(Stored entries)
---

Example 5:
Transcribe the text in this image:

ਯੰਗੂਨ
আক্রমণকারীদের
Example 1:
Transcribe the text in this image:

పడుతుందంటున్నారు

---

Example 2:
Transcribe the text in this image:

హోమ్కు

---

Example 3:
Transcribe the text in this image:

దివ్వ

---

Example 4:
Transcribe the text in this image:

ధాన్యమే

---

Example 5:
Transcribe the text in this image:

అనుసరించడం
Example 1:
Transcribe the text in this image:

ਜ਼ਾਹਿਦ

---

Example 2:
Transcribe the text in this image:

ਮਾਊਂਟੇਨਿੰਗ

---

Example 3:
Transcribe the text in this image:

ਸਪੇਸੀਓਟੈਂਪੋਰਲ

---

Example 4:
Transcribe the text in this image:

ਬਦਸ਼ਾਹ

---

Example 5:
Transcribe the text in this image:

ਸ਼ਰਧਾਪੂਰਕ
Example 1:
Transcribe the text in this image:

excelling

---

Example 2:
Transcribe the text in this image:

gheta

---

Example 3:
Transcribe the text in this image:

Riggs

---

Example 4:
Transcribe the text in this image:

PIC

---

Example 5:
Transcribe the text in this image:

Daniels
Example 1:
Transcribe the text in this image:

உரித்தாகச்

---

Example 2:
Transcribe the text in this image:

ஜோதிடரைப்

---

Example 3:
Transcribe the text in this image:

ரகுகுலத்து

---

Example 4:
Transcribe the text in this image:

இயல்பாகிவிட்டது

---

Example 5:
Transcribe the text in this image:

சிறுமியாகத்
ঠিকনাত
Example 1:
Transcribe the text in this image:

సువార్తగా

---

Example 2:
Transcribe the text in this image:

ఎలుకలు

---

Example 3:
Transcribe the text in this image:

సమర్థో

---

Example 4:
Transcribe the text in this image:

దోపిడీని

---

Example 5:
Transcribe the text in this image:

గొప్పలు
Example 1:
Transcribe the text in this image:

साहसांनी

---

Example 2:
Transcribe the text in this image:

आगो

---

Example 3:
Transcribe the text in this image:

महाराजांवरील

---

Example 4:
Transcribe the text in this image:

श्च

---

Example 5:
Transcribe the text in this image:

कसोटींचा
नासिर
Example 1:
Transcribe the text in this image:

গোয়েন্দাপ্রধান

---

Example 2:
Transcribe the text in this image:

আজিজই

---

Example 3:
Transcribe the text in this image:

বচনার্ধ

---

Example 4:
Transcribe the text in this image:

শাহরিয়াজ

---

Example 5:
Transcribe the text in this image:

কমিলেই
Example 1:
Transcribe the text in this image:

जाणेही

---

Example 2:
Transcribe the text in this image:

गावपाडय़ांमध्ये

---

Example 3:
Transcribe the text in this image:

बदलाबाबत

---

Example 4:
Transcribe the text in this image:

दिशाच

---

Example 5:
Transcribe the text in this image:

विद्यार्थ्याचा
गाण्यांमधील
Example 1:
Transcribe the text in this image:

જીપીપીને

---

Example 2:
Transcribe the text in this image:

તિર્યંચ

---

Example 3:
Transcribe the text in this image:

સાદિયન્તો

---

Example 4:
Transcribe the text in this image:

(Stated exercise)
Reproduce every one of the items above verbatim, without any alteration.

(Result below)
---

Example 5:
Transcribe the text in this image:

ਯੰਗੂਨ
আক্রমণকারীদের
Example 1:
Transcribe the text in this image:

పడుతుందంటున్నారు

---

Example 2:
Transcribe the text in this image:

హోమ్కు

---

Example 3:
Transcribe the text in this image:

దివ్వ

---

Example 4:
Transcribe the text in this image:

ధాన్యమే

---

Example 5:
Transcribe the text in this image:

అనుసరించడం
Example 1:
Transcribe the text in this image:

ਜ਼ਾਹਿਦ

---

Example 2:
Transcribe the text in this image:

ਮਾਊਂਟੇਨਿੰਗ

---

Example 3:
Transcribe the text in this image:

ਸਪੇਸੀਓਟੈਂਪੋਰਲ

---

Example 4:
Transcribe the text in this image:

ਬਦਸ਼ਾਹ

---

Example 5:
Transcribe the text in this image:

ਸ਼ਰਧਾਪੂਰਕ
Example 1:
Transcribe the text in this image:

excelling

---

Example 2:
Transcribe the text in this image:

gheta

---

Example 3:
Transcribe the text in this image:

Riggs

---

Example 4:
Transcribe the text in this image:

PIC

---

Example 5:
Transcribe the text in this image:

Daniels
Example 1:
Transcribe the text in this image:

உரித்தாகச்

---

Example 2:
Transcribe the text in this image:

ஜோதிடரைப்

---

Example 3:
Transcribe the text in this image:

ரகுகுலத்து

---

Example 4:
Transcribe the text in this image:

இயல்பாகிவிட்டது

---

Example 5:
Transcribe the text in this image:

சிறுமியாகத்
ঠিকনাত
Example 1:
Transcribe the text in this image:

సువార్తగా

---

Example 2:
Transcribe the text in this image:

ఎలుకలు

---

Example 3:
Transcribe the text in this image:

సమర్థో

---

Example 4:
Transcribe the text in this image:

దోపిడీని

---

Example 5:
Transcribe the text in this image:

గొప్పలు
Example 1:
Transcribe the text in this image:

साहसांनी

---

Example 2:
Transcribe the text in this image:

आगो

---

Example 3:
Transcribe the text in this image:

महाराजांवरील

---

Example 4:
Transcribe the text in this image:

श्च

---

Example 5:
Transcribe the text in this image:

कसोटींचा
नासिर
Example 1:
Transcribe the text in this image:

গোয়েন্দাপ্রধান

---

Example 2:
Transcribe the text in this image:

আজিজই

---

Example 3:
Transcribe the text in this image:

বচনার্ধ

---

Example 4:
Transcribe the text in this image:

শাহরিয়াজ

---

Example 5:
Transcribe the text in this image:

কমিলেই
Example 1:
Transcribe the text in this image:

जाणेही

---

Example 2:
Transcribe the text in this image:

गावपाडय़ांमध्ये

---

Example 3:
Transcribe the text in this image:

बदलाबाबत

---

Example 4:
Transcribe the text in this image:

दिशाच

---

Example 5:
Transcribe the text in this image:

विद्यार्थ्याचा
गाण्यांमधील
Example 1:
Transcribe the text in this image:

જીપીપીને

---

Example 2:
Transcribe the text in this image:

તિર્યંચ

---

Example 3:
Transcribe the text in this image:

સાદિયન્તો

---

Example 4:
Transcribe the text in this image:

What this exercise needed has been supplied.